» To do
Reprint all records below exactly. No images.

[Entries taken from a collection]
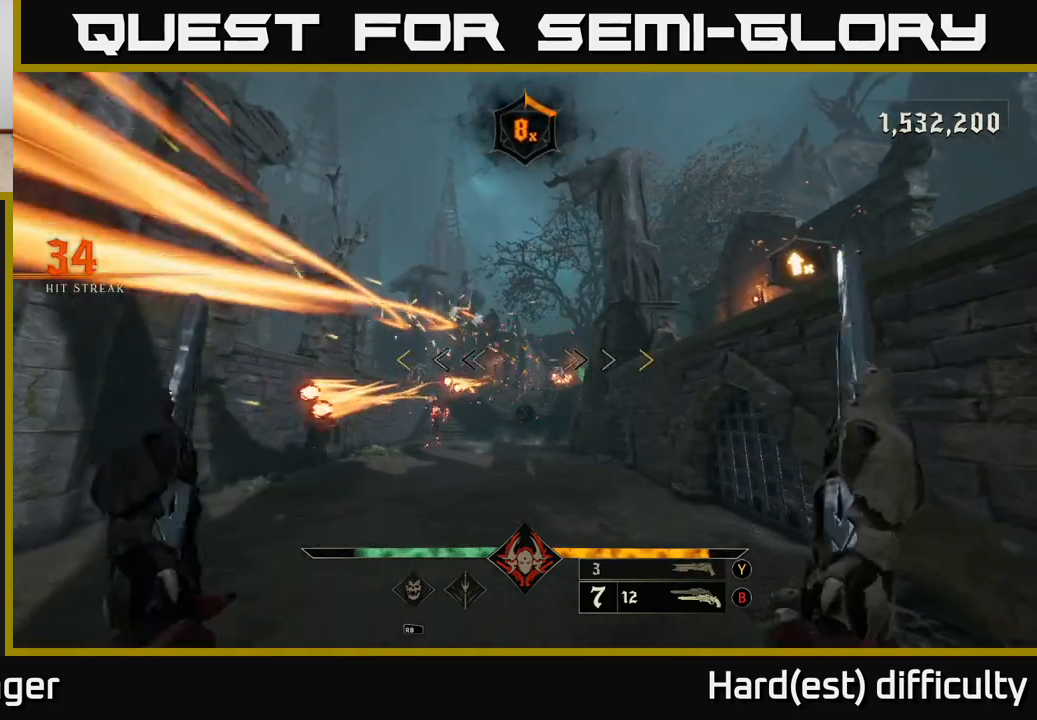
{"buttons": [], "left_stick": "up-right", "right_stick": "center", "events": [[67, "right_stick", "up-left"], [200, "right_stick", "center"], [400, "right_stick", "up-right"], [500, "right_stick", "center"]]}
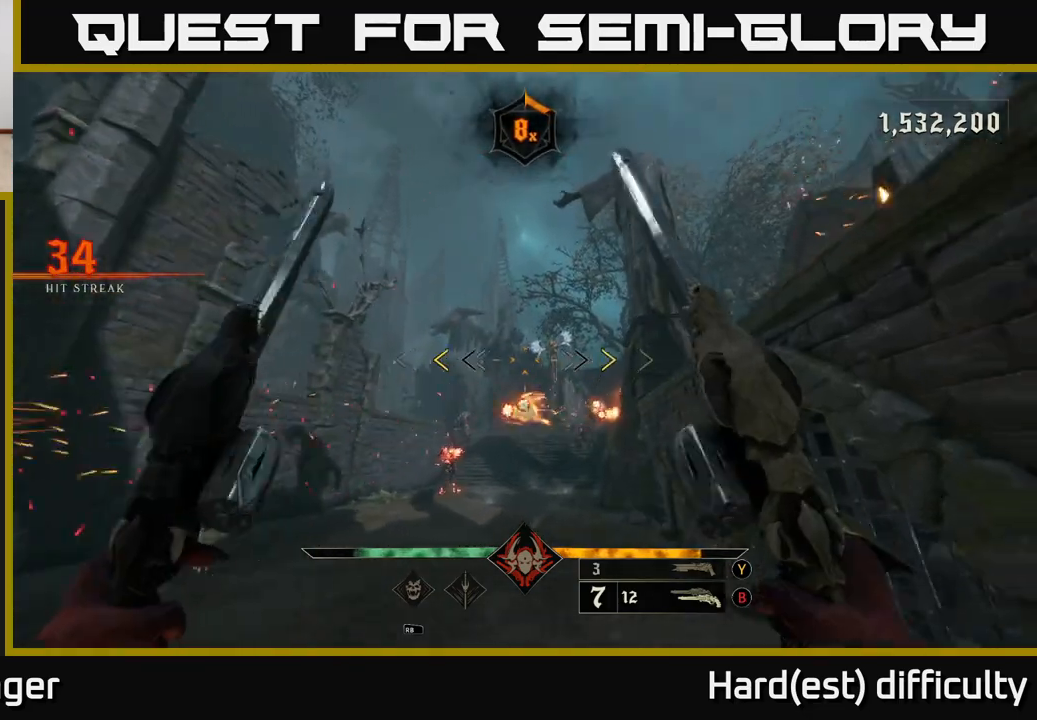
{"buttons": [], "left_stick": "left", "right_stick": "center", "events": [[133, "left_stick", "up-left"], [200, "left_stick", "left"], [367, "X", "down"], [383, "L2", "down"], [433, "X", "up"], [500, "L2", "up"]]}
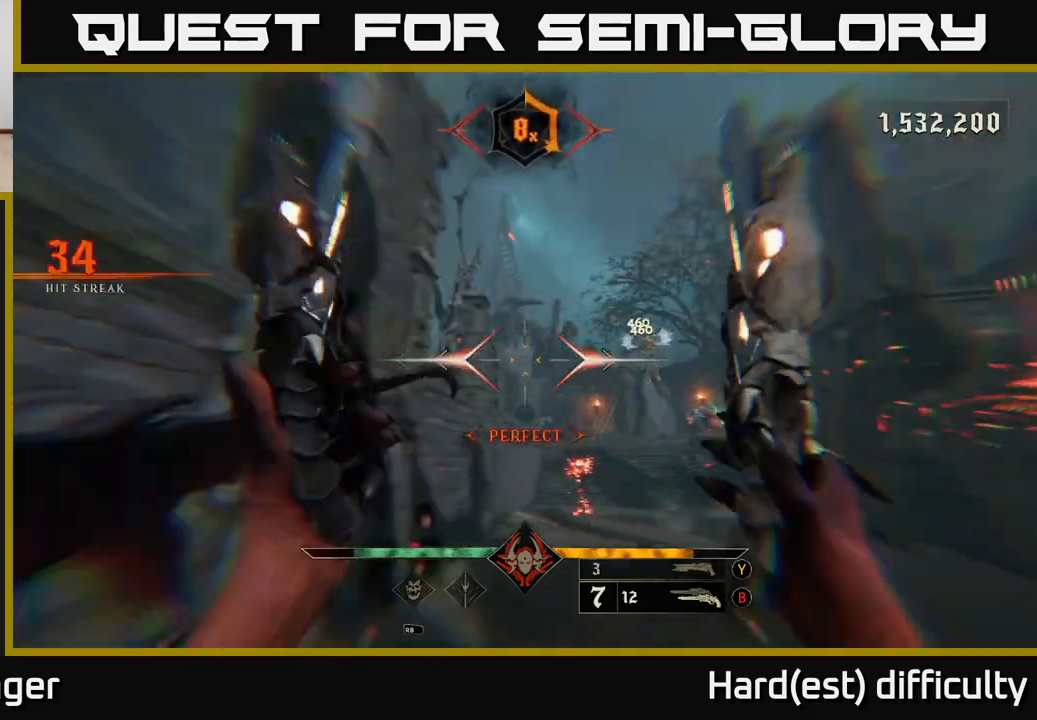
{"buttons": [], "left_stick": "up", "right_stick": "center", "events": [[83, "right_stick", "right"], [133, "left_stick", "up"], [250, "right_stick", "center"], [333, "right_stick", "up-right"], [383, "R2", "down"], [483, "R2", "up"], [483, "right_stick", "center"]]}
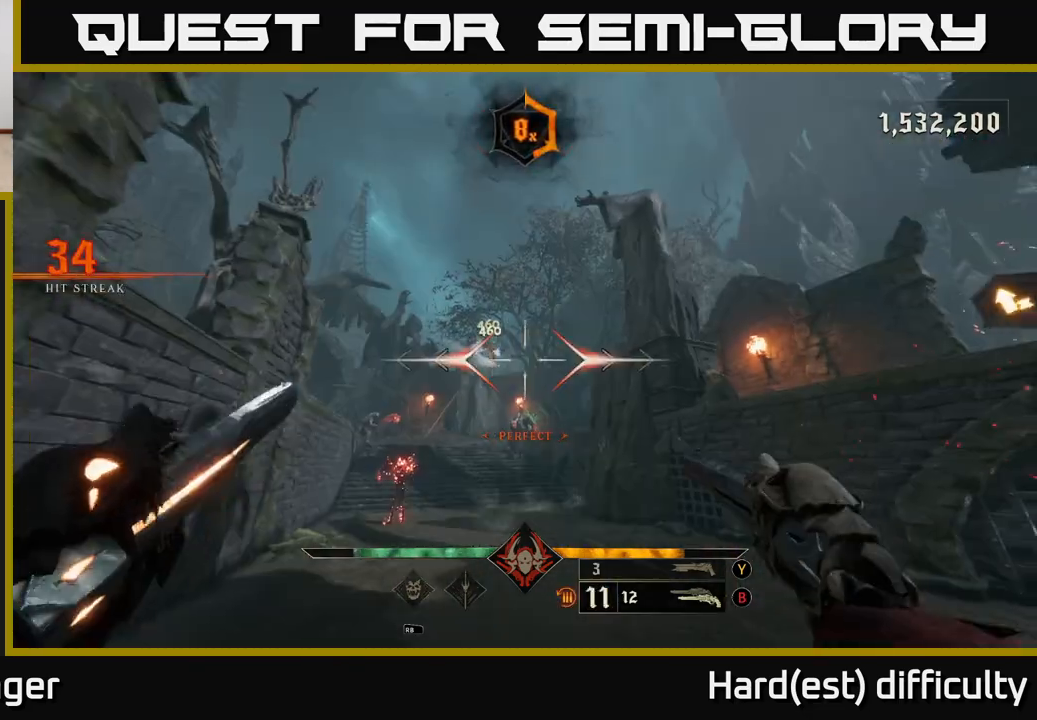
{"buttons": [], "left_stick": "right", "right_stick": "center", "events": [[217, "right_stick", "up-left"], [333, "right_stick", "center"], [367, "R2", "down"], [383, "left_stick", "right"], [450, "R2", "up"]]}
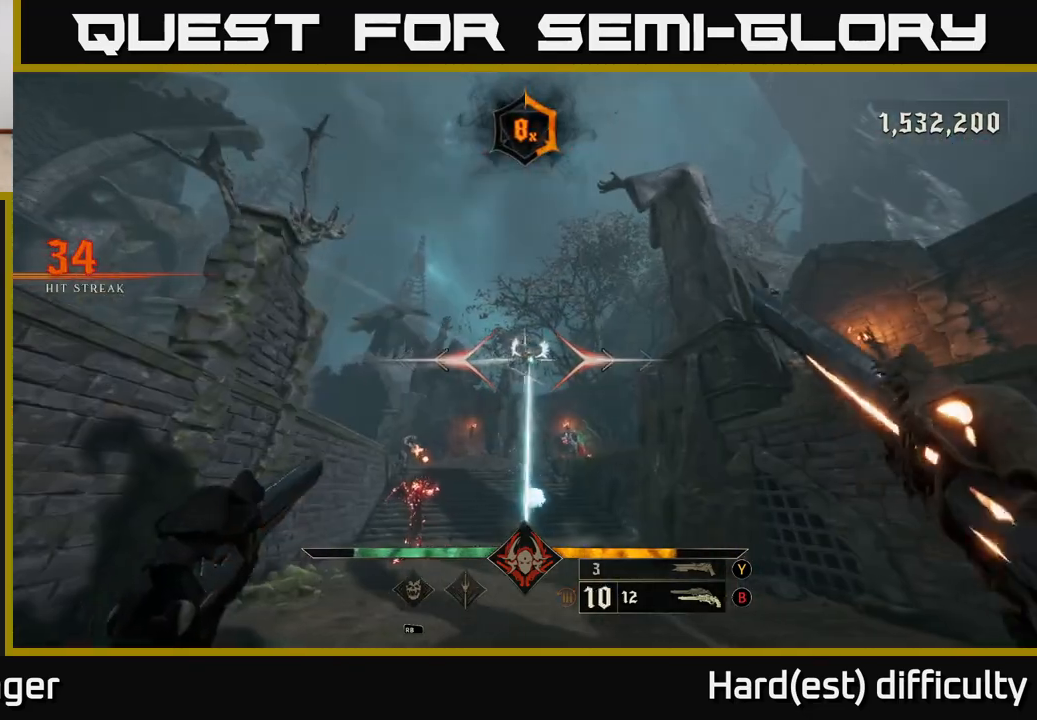
{"buttons": [], "left_stick": "right", "right_stick": "left", "events": [[33, "left_stick", "down-right"], [167, "right_stick", "down"], [283, "right_stick", "center"], [350, "L2", "down"], [350, "R2", "down"], [400, "left_stick", "right"], [450, "R2", "up"], [500, "L2", "up"], [500, "right_stick", "left"]]}
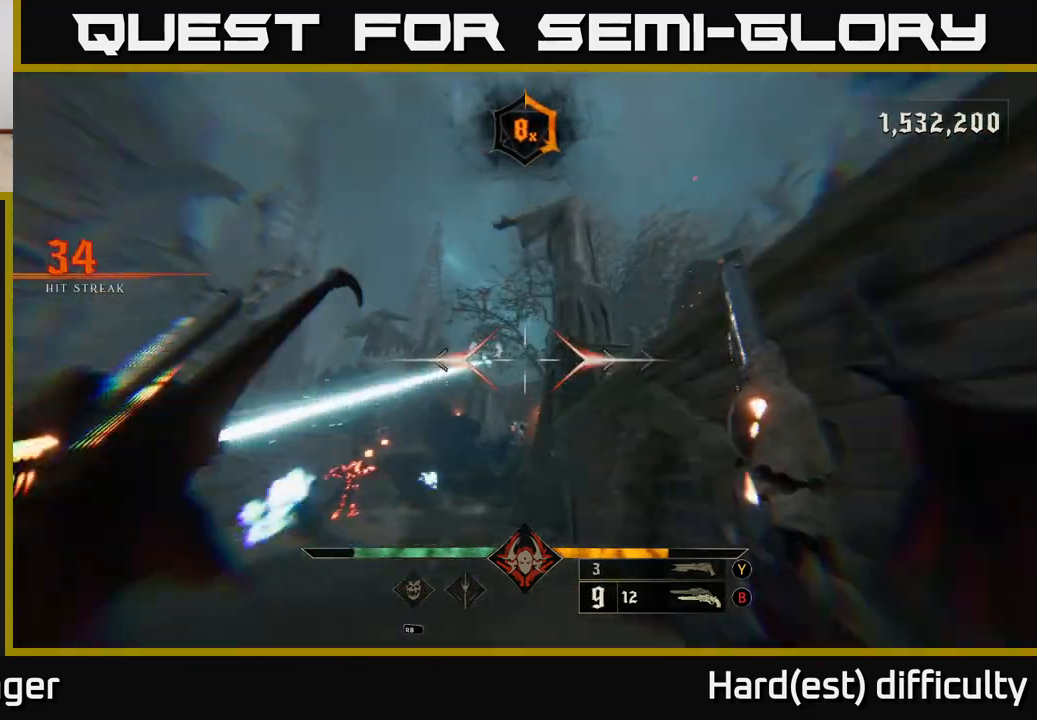
{"buttons": [], "left_stick": "up", "right_stick": "center", "events": [[67, "right_stick", "center"], [200, "left_stick", "up"], [317, "left_stick", "up-left"], [367, "right_stick", "left"], [400, "R2", "down"], [433, "right_stick", "center"], [467, "R2", "up"], [467, "left_stick", "up"]]}
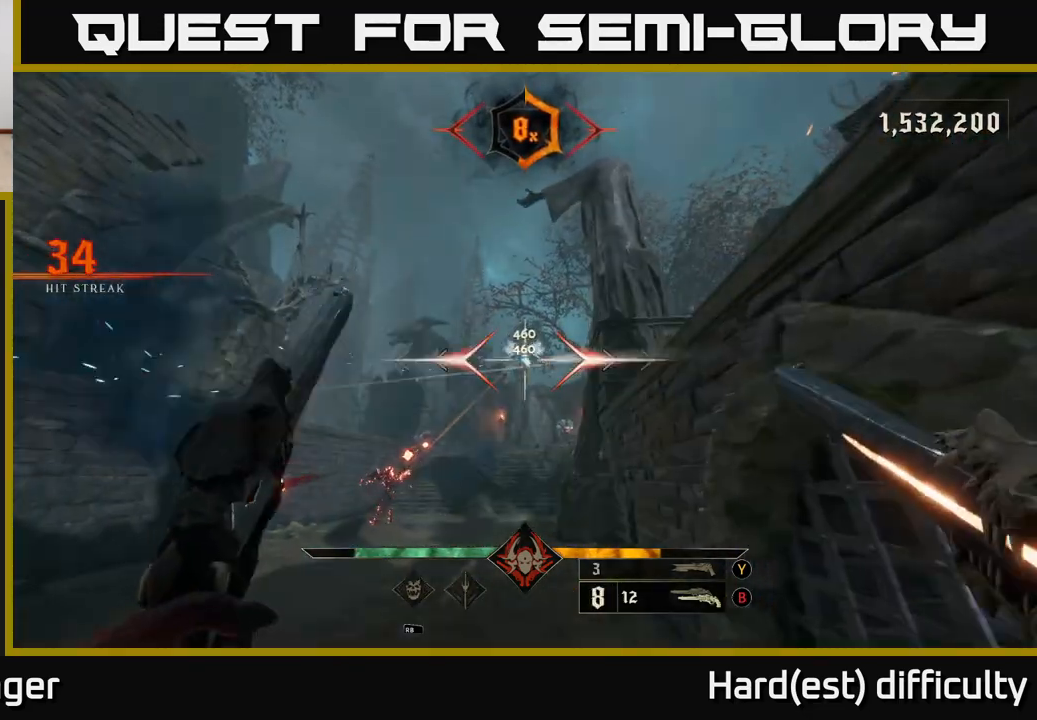
{"buttons": [], "left_stick": "up", "right_stick": "center", "events": [[300, "right_stick", "up"], [333, "R2", "down"], [400, "right_stick", "center"], [417, "R2", "up"]]}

» Exercise solution
{"buttons": [], "left_stick": "up-right", "right_stick": "center", "events": [[67, "right_stick", "up-left"], [200, "right_stick", "center"], [400, "right_stick", "up-right"], [500, "right_stick", "center"]]}
{"buttons": [], "left_stick": "left", "right_stick": "center", "events": [[133, "left_stick", "up-left"], [200, "left_stick", "left"], [367, "X", "down"], [383, "L2", "down"], [433, "X", "up"], [500, "L2", "up"]]}
{"buttons": [], "left_stick": "up", "right_stick": "center", "events": [[83, "right_stick", "right"], [133, "left_stick", "up"], [250, "right_stick", "center"], [333, "right_stick", "up-right"], [383, "R2", "down"], [483, "R2", "up"], [483, "right_stick", "center"]]}
{"buttons": [], "left_stick": "right", "right_stick": "center", "events": [[217, "right_stick", "up-left"], [333, "right_stick", "center"], [367, "R2", "down"], [383, "left_stick", "right"], [450, "R2", "up"]]}
{"buttons": [], "left_stick": "right", "right_stick": "left", "events": [[33, "left_stick", "down-right"], [167, "right_stick", "down"], [283, "right_stick", "center"], [350, "L2", "down"], [350, "R2", "down"], [400, "left_stick", "right"], [450, "R2", "up"], [500, "L2", "up"], [500, "right_stick", "left"]]}
{"buttons": [], "left_stick": "up", "right_stick": "center", "events": [[67, "right_stick", "center"], [200, "left_stick", "up"], [317, "left_stick", "up-left"], [367, "right_stick", "left"], [400, "R2", "down"], [433, "right_stick", "center"], [467, "R2", "up"], [467, "left_stick", "up"]]}
{"buttons": [], "left_stick": "up", "right_stick": "center", "events": [[300, "right_stick", "up"], [333, "R2", "down"], [400, "right_stick", "center"], [417, "R2", "up"]]}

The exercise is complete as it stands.